SUNDAY, APRIL 19, 2020
Nessa noite sonhou com o mar. Quando acordou não se lembrava de como ali tinha chegado nem de por que razão estava sozinho, a nadar na imensidão nocturna de um oceano tranquilo, a milhas de qualquer rochedo ou batel. Só se lembrava de que nadou durante muito tempo, até perder as forças — e acordar.
Tacteou a mesinha de cabeceira sobrelotada: os medicamentos para a ciática, o copo de água que os acompanham, um livro — a foleiríssima edição Europa-América do Rei Édipo — e, finalmente, o fio do carregador cujo rasto o conduziu ao telemóvel. Ainda eram seis, não que isso importasse e, como o pequeno-almoço só chegava às sete, assim no silêncio se deixou ficar. As cumeeiras das rugas projectando sombras fundas na cara envelhecida, iluminada pelo clarão do ecrã sem mensagens, nem notificações, nem internet, nem rede, nem nada a não ser a data: 24/7. Fazia nesse dia três anos.

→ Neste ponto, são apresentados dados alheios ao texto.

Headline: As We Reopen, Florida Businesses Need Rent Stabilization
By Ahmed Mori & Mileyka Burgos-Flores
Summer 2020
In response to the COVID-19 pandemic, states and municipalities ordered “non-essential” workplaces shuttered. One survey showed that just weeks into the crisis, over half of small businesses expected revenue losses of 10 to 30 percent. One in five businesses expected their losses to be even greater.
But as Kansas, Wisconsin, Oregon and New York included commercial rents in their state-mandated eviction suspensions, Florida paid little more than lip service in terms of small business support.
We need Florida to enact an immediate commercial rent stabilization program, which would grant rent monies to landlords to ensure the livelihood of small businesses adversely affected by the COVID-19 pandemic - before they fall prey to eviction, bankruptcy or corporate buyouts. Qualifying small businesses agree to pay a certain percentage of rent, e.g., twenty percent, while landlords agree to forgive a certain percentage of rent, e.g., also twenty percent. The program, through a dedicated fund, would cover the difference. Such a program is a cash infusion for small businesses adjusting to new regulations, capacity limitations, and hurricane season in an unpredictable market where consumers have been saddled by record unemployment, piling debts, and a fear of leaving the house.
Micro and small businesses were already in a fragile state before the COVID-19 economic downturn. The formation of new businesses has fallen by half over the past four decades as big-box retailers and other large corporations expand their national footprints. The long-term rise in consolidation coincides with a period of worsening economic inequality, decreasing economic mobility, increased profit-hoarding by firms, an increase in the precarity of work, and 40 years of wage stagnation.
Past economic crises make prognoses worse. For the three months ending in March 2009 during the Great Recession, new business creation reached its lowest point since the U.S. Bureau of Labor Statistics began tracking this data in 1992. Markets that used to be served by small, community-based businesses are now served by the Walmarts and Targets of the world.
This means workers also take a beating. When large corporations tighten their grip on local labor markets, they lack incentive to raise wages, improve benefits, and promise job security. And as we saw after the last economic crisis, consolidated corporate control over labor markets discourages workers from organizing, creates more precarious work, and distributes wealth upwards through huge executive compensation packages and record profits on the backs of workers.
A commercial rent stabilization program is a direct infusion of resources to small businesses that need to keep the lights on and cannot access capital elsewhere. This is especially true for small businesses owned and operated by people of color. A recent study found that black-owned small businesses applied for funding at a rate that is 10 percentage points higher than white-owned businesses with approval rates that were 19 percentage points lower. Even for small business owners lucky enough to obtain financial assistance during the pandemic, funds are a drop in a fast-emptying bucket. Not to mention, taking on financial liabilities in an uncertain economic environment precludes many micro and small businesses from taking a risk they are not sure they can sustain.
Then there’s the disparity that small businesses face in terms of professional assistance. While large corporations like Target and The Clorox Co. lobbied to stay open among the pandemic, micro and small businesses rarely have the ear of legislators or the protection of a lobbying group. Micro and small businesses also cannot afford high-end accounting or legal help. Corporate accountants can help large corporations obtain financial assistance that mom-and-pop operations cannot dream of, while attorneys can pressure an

Como o borralho que ainda esconde a brasa rubra sob a cinza fria de manhã, invadiu-o a recordação de um ódio antigo. O Carlos, o da comunicação, só com 55 anos e aquele sorriso de atrasado mental, a distribuir abraços cínicos e filosofia dos pacotinhos de açúcar, «Aproveita a vida, Carla! Olha que há mais vida sem ser a vender pneus», como se não quisesse saber da penalização de 60%, 0,5 por cada mês antes da hora, «nem sei por onde começar, há tanta coisa que ainda quero fazer» e ele, a responder-lhe arqueando as sobrancelhas e contraindo os lábios mudos, numa reprovação que o Carlos não era assim tão estúpido que não pudesse entender mas a que retorquiu apenas com uma petulante gargalhada, como se se estivesse a rir dele, como se soubesse que aquela merda ia acontecer.

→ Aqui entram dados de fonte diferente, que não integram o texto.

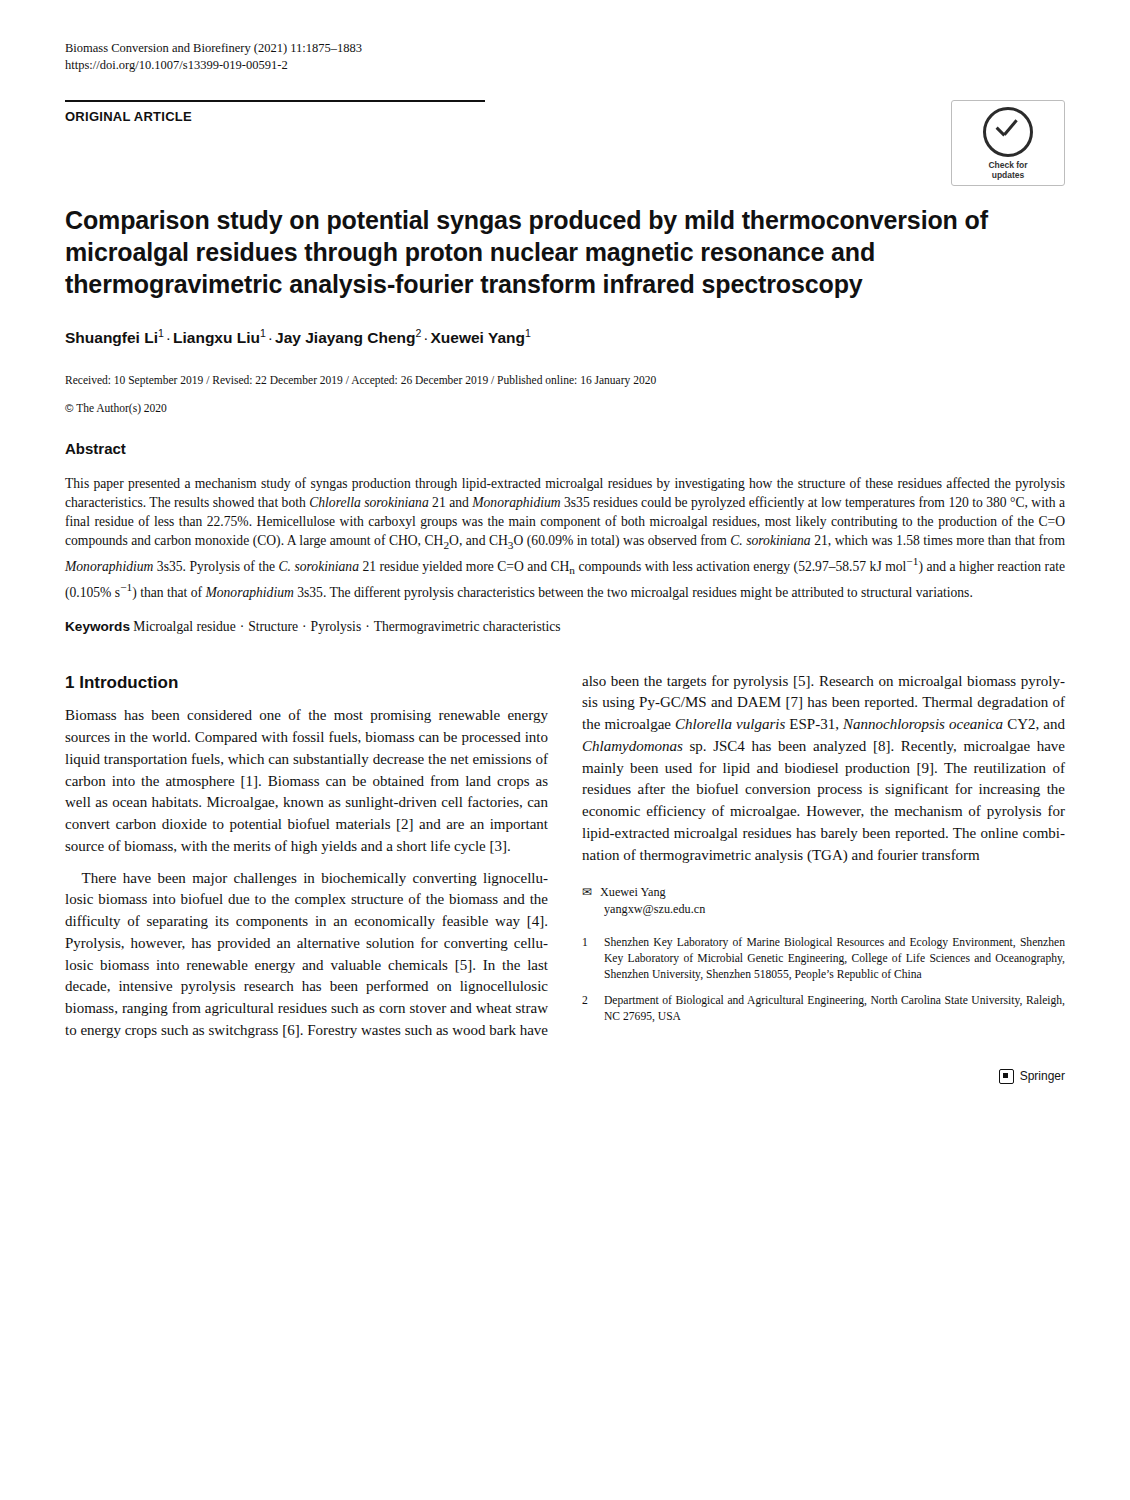Biomass Conversion and Biorefinery (2021) 11:1875–1883 https://doi.org/10.1007/s13399-019-00591-2
Original Article
Check for
updates
Comparison study on potential syngas produced by mild thermoconversion of microalgal residues through proton nuclear magnetic resonance and thermogravimetric analysis-fourier transform infrared spectroscopy
Shuangfei Li1·Liangxu Liu1·Jay Jiayang Cheng2·Xuewei Yang1
Received: 10 September 2019 / Revised: 22 December 2019 / Accepted: 26 December 2019 / Published online: 16 January 2020
© The Author(s) 2020
Abstract
This paper presented a mechanism study of syngas production through lipid-extracted microalgal residues by investigating how the structure of these residues affected the pyrolysis characteristics. The results showed that both Chlorella sorokiniana 21 and Monoraphidium 3s35 residues could be pyrolyzed efficiently at low temperatures from 120 to 380 °C, with a final residue of less than 22.75%. Hemicellulose with carboxyl groups was the main component of both microalgal residues, most likely contributing to the production of the C=O compounds and carbon monoxide (CO). A large amount of CHO, CH2O, and CH3O (60.09% in total) was observed from C. sorokiniana 21, which was 1.58 times more than that from Monoraphidium 3s35. Pyrolysis of the C. sorokiniana 21 residue yielded more C=O and CHn compounds with less activation energy (52.97–58.57 kJ mol−1) and a higher reaction rate (0.105% s−1) than that of Monoraphidium 3s35. The different pyrolysis characteristics between the two microalgal residues might be attributed to structural variations.
Keywords Microalgal residue·Structure·Pyrolysis·Thermogravimetric characteristics
1 Introduction
Biomass has been considered one of the most promising renewable energy sources in the world. Compared with fossil fuels, biomass can be processed into liquid transportation fuels, which can substantially decrease the net emissions of carbon into the atmosphere [1]. Biomass can be obtained from land crops as well as ocean habitats. Microalgae, known as sunlight-driven cell factories, can convert carbon dioxide to potential biofuel materials [2] and are an important source of biomass, with the merits of high yields and a short life cycle [3].
There have been major challenges in biochemically converting lignocellulosic biomass into biofuel due to the complex structure of the biomass and the difficulty of separating its components in an economically feasible way [4]. Pyrolysis, however, has provided an alternative solution for converting cellulosic biomass into renewable energy and valuable chemicals [5]. In the last decade, intensive pyrolysis research has been performed on lignocellulosic biomass, ranging from agricultural residues such as corn stover and wheat straw to energy crops such as switchgrass [6]. Forestry wastes such as wood bark have also been the targets for pyrolysis [5]. Research on microalgal biomass pyrolysis using Py-GC/MS and DAEM [7] has been reported. Thermal degradation of the microalgae Chlorella vulgaris ESP-31, Nannochloropsis oceanica CY2, and Chlamydomonas sp. JSC4 has been analyzed [8]. Recently, microalgae have mainly been used for lipid and biodiesel production [9]. The reutilization of residues after the biofuel conversion process is significant for increasing the economic efficiency of microalgae. However, the mechanism of pyrolysis for lipid-extracted microalgal residues has barely been reported. The online combination of thermogravimetric analysis (TGA) and fourier transform
✉Xuewei Yang yangxw@szu.edu.cn
Shenzhen Key Laboratory of Marine Biological Resources and Ecology Environment, Shenzhen Key Laboratory of Microbial Genetic Engineering, College of Life Sciences and Oceanography, Shenzhen University, Shenzhen 518055, People’s Republic of China
Department of Biological and Agricultural Engineering, North Carolina State University, Raleigh, NC 27695, USA
Springer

Sentia-se enganado. Qualquer penalização teria sido melhor do que aquela reforma completa «Aproveita a vida, Carla!». Na verdade, tudo teria sido melhor do que a terrível ironia de passar duas décadas a suspirar pela reforma redentora, a sonhar com a tal casinha na Beira onde ninguém lhe maçasse a aposentação dourada nos píncaros dos escalões «nem sei por onde começar, há tanta coisa que ainda quero fazer» para, na data na santa liberdade, ficar preso num quarto «Olha que há mais vida sem ser a vender pneus» de 12 por 10 metros quadrados.
Foi apagar o brasido do ódio no chuveiro. Durante esses três anos tinha aprendido muito. Foi na paixão pelos gregos antigos que descobriu o antídoto para o ódio e a vacina para a loucura. Os helenos pensavam no tempo de uma forma diferente: imaginavam-se a recuar para o futuro de costas em vez de avançar na sua direcção. A palavra opiso, por exemplo, que significa «atrás», era usada pelos gregos para designar não o passado, mas o futuro. Quando o rei Édipo arranca os cabelos por «não poder ver o que está aqui nem o que está para trás» lamenta-se de não conseguir ver nem o presente nem o futuro porque, convenhamos, o que está à nossa frente é visível. O problema é que nós vamos para o futuro a andar para trás. O truque, ensinavam os gregos, não consistia, portanto, em planear o Cronos, o tempo sequencial, mas em identificar o Kairós, a oportunidade irrepetível de cada momento presente.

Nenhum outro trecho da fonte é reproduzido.